ZGN heads into its May 4 first-quarter results as one of the most decisively bullish options setups in the luxury space right now.
The options market is the clearest signal. Call demand has swamped puts so aggressively that the put/call ratio has collapsed to 0.38 — nearly two standard deviations below its 20-day average of 0.80. That is the most one-sided bullish reading in the recent history of the name, sitting near the 52-week floor and a complete reversal from the defensive stance that prevailed through much of April, when the PCR ran above 1.0. The stock has validated that optimism: ZGN has added 19% in the past month, closing at $12.44, with another 2.6% added on Friday alone.
Short interest tells a different, quieter story. Bears hold just 1.4% of the free float, a position that has ticked up roughly 9% over the past week but remains too modest to constitute a meaningful headwind. Borrowing costs are negligible at 0.9%, and borrow availability is ample, meaning no squeeze dynamics are in play. The ORTEX short score has edged higher to 60.4 over the past two weeks — consistent with a slow rebuild in bearish positioning — but this is far from an extreme reading. The lending market is not charged.

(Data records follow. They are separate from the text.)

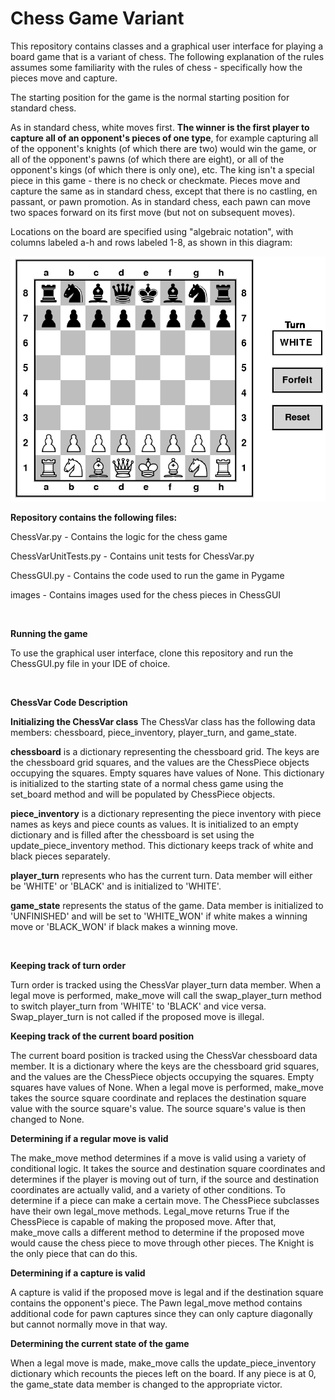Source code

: # Chess Game Variant

This repository contains classes and a graphical user interface for playing a board game that is a variant of chess. The following explanation of the rules assumes some familiarity with the rules of chess - specifically how the pieces move and capture.

The starting position for the game is the normal starting position for standard chess.

As in standard chess, white moves first. **The winner is the first player to capture all of an opponent's pieces of one type**, for example capturing all of the opponent's knights (of which there are two) would win the game, or all of the opponent's pawns (of which there are eight), or all of the opponent's kings (of which there is only one), etc. The king isn't a special piece in this game - there is no check or checkmate. Pieces move and capture the same as in standard chess, except that there is no castling, en passant, or pawn promotion. As in standard chess, each pawn can move two spaces forward on its first move (but not on subsequent moves).

Locations on the board are specified using "algebraic notation", with columns labeled a-h and rows labeled 1-8, as shown in this diagram:

![starting position for game](starting_position.png "starting position for game")

**Repository contains the following files:**

ChessVar.py - Contains the logic for the chess game

ChessVarUnitTests.py - Contains unit tests for ChessVar.py

ChessGUI.py - Contains the code used to run the game in Pygame

images - Contains images used for the chess pieces in ChessGUI

&nbsp;
&nbsp;

**Running the game**

To use the graphical user interface, clone this repository and run the ChessGUI.py file in your IDE of choice.

&nbsp;
&nbsp;

**ChessVar Code Description**

**Initializing the ChessVar class**
The ChessVar class has the following data members: chessboard, piece_inventory, player_turn, and game_state.

**chessboard** is a dictionary representing the chessboard grid. The keys are the chessboard grid squares, and the values are the ChessPiece objects occupying the squares. Empty squares have values of None. This dictionary is initialized to the starting state of a normal chess game using the set_board method and will be populated by ChessPiece objects.

**piece_inventory** is a dictionary representing the piece inventory with piece names as keys and piece counts as values. It is initialized to an empty dictionary and is filled after the chessboard is set using the update_piece_inventory method. This dictionary keeps track of white and black pieces separately.

**player_turn** represents who has the current turn. Data member will either be 'WHITE' or 'BLACK' and is initialized to 'WHITE'.

**game_state** represents the status of the game. Data member is initialized to 'UNFINISHED' and will be set to 'WHITE_WON' if white makes a winning move or 'BLACK_WON' if black makes a winning move.

&nbsp;
&nbsp;

**Keeping track of turn order**

Turn order is tracked using the ChessVar player_turn data member. When a legal move is performed, make_move will call the swap_player_turn method to switch player_turn from 'WHITE' to 'BLACK' and vice versa. Swap_player_turn is not called if the proposed move is illegal.


**Keeping track of the current board position**

The current board position is tracked using the ChessVar chessboard data member. It is a dictionary where the keys are the chessboard grid squares, and the values are the ChessPiece objects occupying the squares. Empty squares have values of None. When a legal move is performed, make_move takes the source square coordinate and replaces the destination square value with the source square's value. The source square's value is then changed to None.


**Determining if a regular move is valid**

The make_move method determines if a move is valid using a variety of conditional logic. It takes the source and destination square coordinates and determines if the player is moving out of turn, if the source and destination coordinates are actually valid, and a variety of other conditions. To determine if a piece can make a certain move. The ChessPiece subclasses have their own legal_move methods. Legal_move returns True if the ChessPiece is capable of making the proposed move. After that, make_move calls a different method to determine if the proposed move would cause the chess piece to move through other pieces. The Knight is the only piece that can do this.


**Determining if a capture is valid**

A capture is valid if the proposed move is legal and if the destination square contains the opponent's piece. The Pawn legal_move method contains additional code for pawn captures since they can only capture diagonally but cannot normally move in that way.


**Determining the current state of the game**

When a legal move is made, make_move calls the update_piece_inventory dictionary which recounts the pieces left on the board. If any piece is at 0, the game_state data member is changed to the appropriate victor.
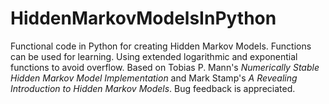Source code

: HiddenMarkovModelsInPython
==========================

Functional code in Python for creating Hidden Markov Models. Functions can be used for learning. Using extended logarithmic and exponential functions to avoid overflow. Based on Tobias P. Mann's *Numerically Stable Hidden Markov Model Implementation* and Mark Stamp's *A Revealing Introduction to Hidden Markov Models*. Bug feedback is appreciated.
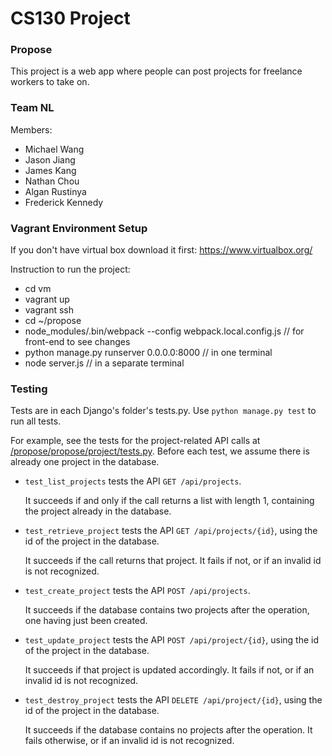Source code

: # CS130 Project

### Propose

This project is a web app where people can post projects for freelance workers to take on.

### Team NL

Members:
  * Michael Wang
  * Jason Jiang
  * James Kang
  * Nathan Chou
  * Algan Rustinya
  * Frederick Kennedy

### Vagrant Environment Setup

If you don't have virtual box download it first:
https://www.virtualbox.org/

Instruction to run the project:
  * cd vm
  * vagrant up
  * vagrant ssh
  * cd ~/propose
  * node_modules/.bin/webpack --config webpack.local.config.js  // for front-end to see changes
  * python manage.py runserver 0.0.0.0:8000 // in one terminal
  * node server.js                          // in a separate terminal

### Testing

Tests are in each Django's folder's tests.py. Use `python manage.py test` to run all tests.

For example, see the tests for the project-related API calls at [/propose/propose/project/tests.py](https://github.com/micwa/propose/blob/master/propose/project/tests.py). Before each test, we assume there is already one project in the database.
* `test_list_projects` tests the API `GET /api/projects`.

  It succeeds if and only if the call returns a list with length 1, containing the project already in the database.

* `test_retrieve_project` tests the API `GET /api/projects/{id}`, using the id of the project in the database.

  It succeeds if the call returns that project. It fails if not, or if an invalid id is not recognized.

* `test_create_project` tests the API `POST /api/projects`.

  It succeeds if the database contains two projects after the operation, one having just been created.

* `test_update_project` tests the API `POST /api/project/{id}`, using the id of the project in the database.

  It succeeds if that project is updated accordingly. It fails if not, or if an invalid id is not recognized.

* `test_destroy_project` tests the API `DELETE /api/project/{id}`, using the id of the project in the database.

  It succeeds if the database contains no projects after the operation. It fails otherwise, or if an invalid id is not recognized.
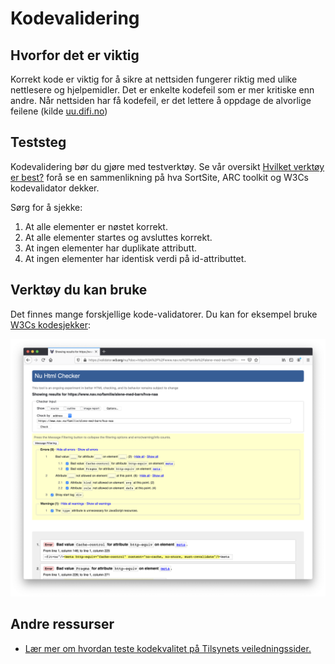 # Kodevalidering

## Hvorfor det er viktig
Korrekt kode er viktig for å sikre at nettsiden fungerer riktig med ulike nettlesere og hjelpemidler. Det er enkelte kodefeil som er mer kritiske enn andre. Når nettsiden har få kodefeil, er det lettere å oppdage de alvorlige feilene (kilde [uu.difi.no](https://www.uutilsynet.no/regelverk/sjekk-nettstedet-ditt-selv/708#10_kodevalidering))

## Teststeg
Kodevalidering bør du gjøre med testverktøy. Se vår oversikt [Hvilket verktøy er best?](/hvordan-faa-det-til/UU-testing/automatisert-testing/hvilket-verktøy-er-best.md) forå se en sammenlikning på hva SortSite, ARC toolkit og W3Cs kodevalidator dekker.

Sørg for å sjekke:
1. At alle elementer er nøstet korrekt.
2. At alle elementer startes og avsluttes korrekt.
3. At ingen elementer har duplikate attributt.
4. At ingen elementer har identisk verdi på id-attributtet.


## Verktøy du kan bruke
Det finnes mange forskjellige kode-validatorer. Du kan for eksempel bruke [W3Cs kodesjekker](https://validator.w3.org/):

![Sjekk av Alene med barn-siden med W3Cs kodevalidator](https://github.com/navikt/universell-utforming/blob/master/hvordan-faa-det-til/UU-testing/manuell-testing/w3c-kodesjekker.png)

## Andre ressurser
* [Lær mer om hvordan teste kodekvalitet på Tilsynets veiledningssider.](https://www.uutilsynet.no/regelverk/kodestandarder-og-validering/212)


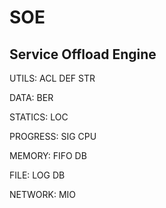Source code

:# SOE
## Service Offload Engine

UTILS: ACL DEF STR

DATA: BER

STATICS: LOC

PROGRESS: SIG CPU

MEMORY: FIFO DB

FILE: LOG DB

NETWORK: MIO
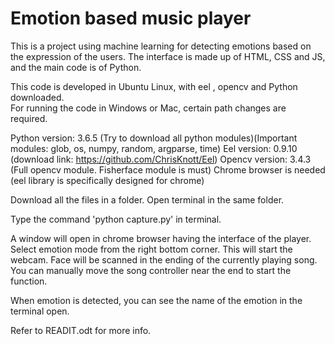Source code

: # Emotion based music player
This is a project using machine learning for detecting emotions based on the expression of the users. The interface is made up of HTML, CSS and JS, and the main code is of Python.


This code is developed in Ubuntu Linux, with eel , opencv and Python downloaded.  
For running the code in Windows or Mac, certain path changes are required.



Python version: 3.6.5 (Try to download all python modules)(Important modules: glob, os, numpy, random, argparse, time)
Eel version: 0.9.10 (download link: https://github.com/ChrisKnott/Eel)
Opencv version: 3.4.3 (Full opencv module. Fisherface module is must)
Chrome browser is needed (eel library is specifically designed for chrome)

Download all the files in a folder. Open terminal in the same folder. 

Type the command 'python capture.py' in terminal. 

A window will open in chrome browser having the interface of the player. Select emotion mode from the right bottom corner. This will start the webcam. Face will be scanned in the ending of the currently playing song. You can manually move the song controller near the end to start the function. 

When emotion is detected, you can see the name of the emotion in the terminal open.

Refer to READIT.odt for more info.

The analyst debate reflects the stock's dramatic recovery from its lows. TD Cowen raised its target to $13 on May 1 while keeping a Hold — a tacit acknowledgment of the momentum without conviction. The broader Street consensus sits at a mean target of $10.80, which is actually below the current price, implying the analyst community as a whole has been caught behind the move. JP Morgan initiated at Overweight last September with an $11 target. Morgan Stanley carries an Underweight. The bull case rests on Zegna's direct-to-consumer premiumisation push and the Thom Browne brand's recovery potential; the bear case centres on luxury demand fragility in a macro slowdown and the stock's valuation re-rating — the P/E has expanded to 23x trailing earnings on an EPS of just $0.48, and EV/EBITDA now runs near 7.6x on estimated revenues of roughly $2.35 billion. EPS momentum over the past 30 days is in the 95th percentile, a standout score, though that strength is markedly weaker on a 90-day view (59th percentile), suggesting the revision tide is still finding its level.
Ownership is tightly held. The founding Zegna family vehicle Monterubello controls 57% of shares, and Temasek holds another 10%. Barrow Hanley added 1.8 million shares as of January. That concentrated structure limits float and amplifies any price move on the print. The most recent comparable quarterly event, in March, produced an 8.2% single-day gain — the print will test whether the current options optimism and 19% monthly run-up are supported by a revenue picture that justifies the market's decision to run ahead of analyst targets.